Me parezco a esos ignorados parientes pobres a los que colocan de últimos para tener en cuenta si aparece alguna abrumadora lotería.
Siento que todo el mundo tiene prisa por salir de mí. No provoco ni veniales. Hasta a los relojes les da pereza dar la hora en febrero.
Por solidaridad de género, prolongo el machismo de los demás meses, todos masculinos. Ni una disidencia femenina con la cual caer en la tentación de una canita al aire.
Felizmente, Rio de Janeiro decidió llenar de caderas sus carnavales este mes anoréxico como periódico del martes.
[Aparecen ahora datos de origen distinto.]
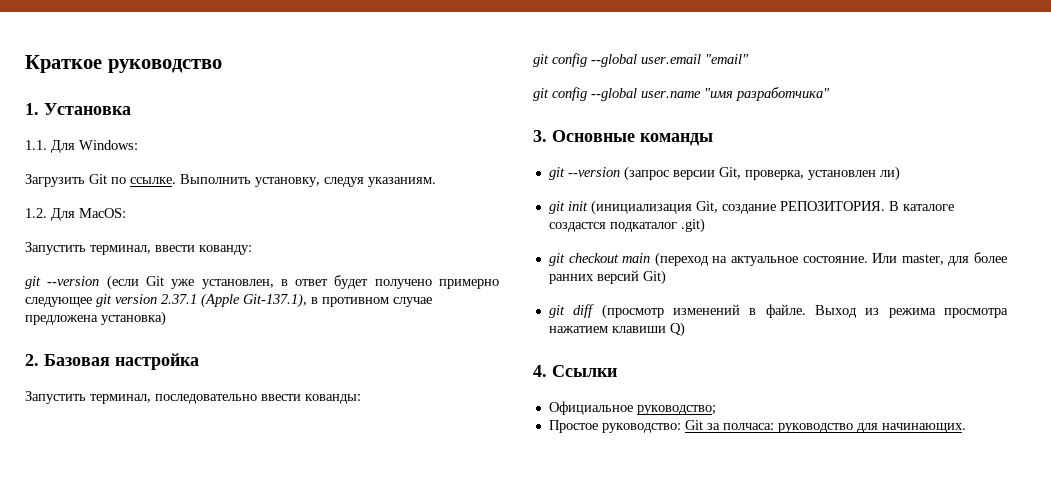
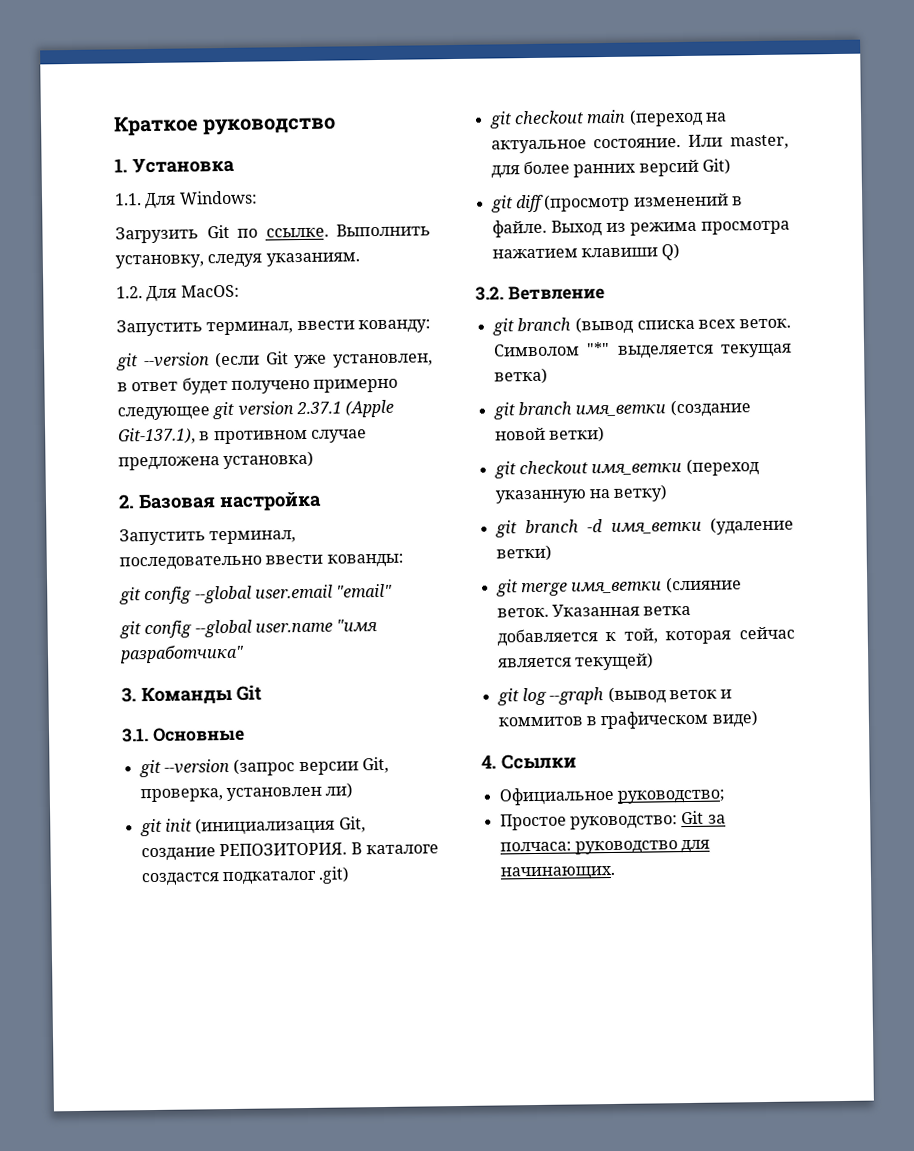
(547, 136) none -> [141,684,262,705] [121,728,149,743] Команды Git // 3.1.
[640,133,713,146] команды -> (245, 734) none
(685, 329) none -> [475,285,605,301] [491,316,791,336] [492,341,792,359] [493,367,548,385] [492,399,751,420] [494,426,605,443] [493,458,759,479] [494,484,669,504] [494,516,794,538] [495,544,552,562] [495,576,742,597] [496,603,692,618] [496,626,795,647] [497,652,654,671] [496,686,733,706] [497,710,759,730] // 3.2. Ветвление // git branch (вывод списка всех веток. Символом "*" выделяется текущая ветка) // git branch имя_ветки (создание новой ветки) // git checkout имя_ветки (переход указанную на ветку) // git branch -d имя_ветки (удаление ветки) // git merge имя_ветки (слияние веток. Указанная ветка добавляется к той, которая сейчас является текущей) // git log --graph (вывод веток и коммитов в графическом виде)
Del ahogado el sombrero: los floricultores colombianos me miran como si fuera la tierra prometida por aquello del día de San Valentín.
A veces despierto sintiéndome un mes pegado con babas. Extraña fortuna estar hecho de restos de días, horas, segundos, que les sobran a los demás colegas del calendario. Algo así como un sobrado de tigre del tiempo.
A finales del mes, cuando deshojo la margarita de los últimos días, sufro angustia existencial. No hay Freud que cure mis achaques. Acabo con las existencias de klínex ante la perspectiva del anonimato que me viene pierna arriba.
Podría no existir y no pasaría nada. Sería un buen mes para que se acabara el mundo. Nos agarraría a todos con los calzones abajo.